• TASK DETAILS: Please pick out each line in the material that contains the string "Метрология" and copy those lines.

• Dataset items:
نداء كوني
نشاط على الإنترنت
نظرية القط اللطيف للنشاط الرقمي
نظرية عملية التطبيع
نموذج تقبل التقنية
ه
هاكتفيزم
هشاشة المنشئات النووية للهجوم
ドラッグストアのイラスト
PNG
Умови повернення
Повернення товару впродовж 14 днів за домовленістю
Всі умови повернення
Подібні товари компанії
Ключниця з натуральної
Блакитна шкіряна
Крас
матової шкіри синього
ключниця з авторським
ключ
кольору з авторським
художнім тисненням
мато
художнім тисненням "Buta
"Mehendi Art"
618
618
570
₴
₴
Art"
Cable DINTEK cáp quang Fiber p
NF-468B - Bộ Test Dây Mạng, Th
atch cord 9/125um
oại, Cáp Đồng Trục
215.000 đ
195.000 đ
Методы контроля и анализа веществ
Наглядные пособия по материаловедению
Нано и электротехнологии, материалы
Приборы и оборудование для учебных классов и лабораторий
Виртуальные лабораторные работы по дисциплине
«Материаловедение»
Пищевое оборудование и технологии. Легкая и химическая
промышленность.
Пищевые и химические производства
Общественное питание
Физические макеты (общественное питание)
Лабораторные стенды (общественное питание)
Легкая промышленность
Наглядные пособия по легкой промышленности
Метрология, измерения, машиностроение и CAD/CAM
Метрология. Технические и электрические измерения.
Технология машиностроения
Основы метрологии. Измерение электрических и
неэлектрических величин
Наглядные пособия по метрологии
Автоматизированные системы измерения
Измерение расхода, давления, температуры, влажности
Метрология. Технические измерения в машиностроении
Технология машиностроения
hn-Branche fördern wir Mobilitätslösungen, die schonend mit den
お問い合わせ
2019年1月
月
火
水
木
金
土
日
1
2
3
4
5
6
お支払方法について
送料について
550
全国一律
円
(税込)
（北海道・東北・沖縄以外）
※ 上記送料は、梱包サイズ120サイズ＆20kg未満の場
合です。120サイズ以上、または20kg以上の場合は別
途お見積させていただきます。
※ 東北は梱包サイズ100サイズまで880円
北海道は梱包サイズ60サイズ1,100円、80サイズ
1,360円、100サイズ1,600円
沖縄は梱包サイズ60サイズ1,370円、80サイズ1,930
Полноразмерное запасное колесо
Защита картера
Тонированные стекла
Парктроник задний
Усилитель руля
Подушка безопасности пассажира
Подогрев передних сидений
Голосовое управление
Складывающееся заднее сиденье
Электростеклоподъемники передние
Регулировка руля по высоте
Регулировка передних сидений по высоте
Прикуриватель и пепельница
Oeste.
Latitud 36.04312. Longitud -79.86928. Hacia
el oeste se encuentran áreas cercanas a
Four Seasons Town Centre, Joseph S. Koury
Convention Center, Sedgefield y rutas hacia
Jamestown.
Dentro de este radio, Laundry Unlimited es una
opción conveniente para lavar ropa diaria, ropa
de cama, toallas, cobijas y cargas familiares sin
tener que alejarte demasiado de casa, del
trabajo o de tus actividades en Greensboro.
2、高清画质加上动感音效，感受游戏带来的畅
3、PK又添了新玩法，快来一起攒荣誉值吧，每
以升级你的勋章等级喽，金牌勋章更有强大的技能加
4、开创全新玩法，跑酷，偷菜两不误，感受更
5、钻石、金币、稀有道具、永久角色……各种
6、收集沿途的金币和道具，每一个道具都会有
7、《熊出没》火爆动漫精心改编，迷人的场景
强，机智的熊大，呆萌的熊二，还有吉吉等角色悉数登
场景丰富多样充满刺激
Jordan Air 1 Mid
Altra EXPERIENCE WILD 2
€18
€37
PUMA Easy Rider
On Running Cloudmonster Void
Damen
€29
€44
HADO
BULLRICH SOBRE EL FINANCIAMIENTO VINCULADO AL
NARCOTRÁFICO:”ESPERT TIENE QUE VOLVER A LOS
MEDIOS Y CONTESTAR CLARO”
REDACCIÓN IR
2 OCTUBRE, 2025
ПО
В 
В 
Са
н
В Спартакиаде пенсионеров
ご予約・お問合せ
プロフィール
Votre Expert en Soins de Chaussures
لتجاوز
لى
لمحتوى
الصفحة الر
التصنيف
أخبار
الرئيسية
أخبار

• RESPONSE:
Метрология, измерения, машиностроение и CAD/CAM
Метрология. Технические и электрические измерения.
Метрология. Технические измерения в машиностроении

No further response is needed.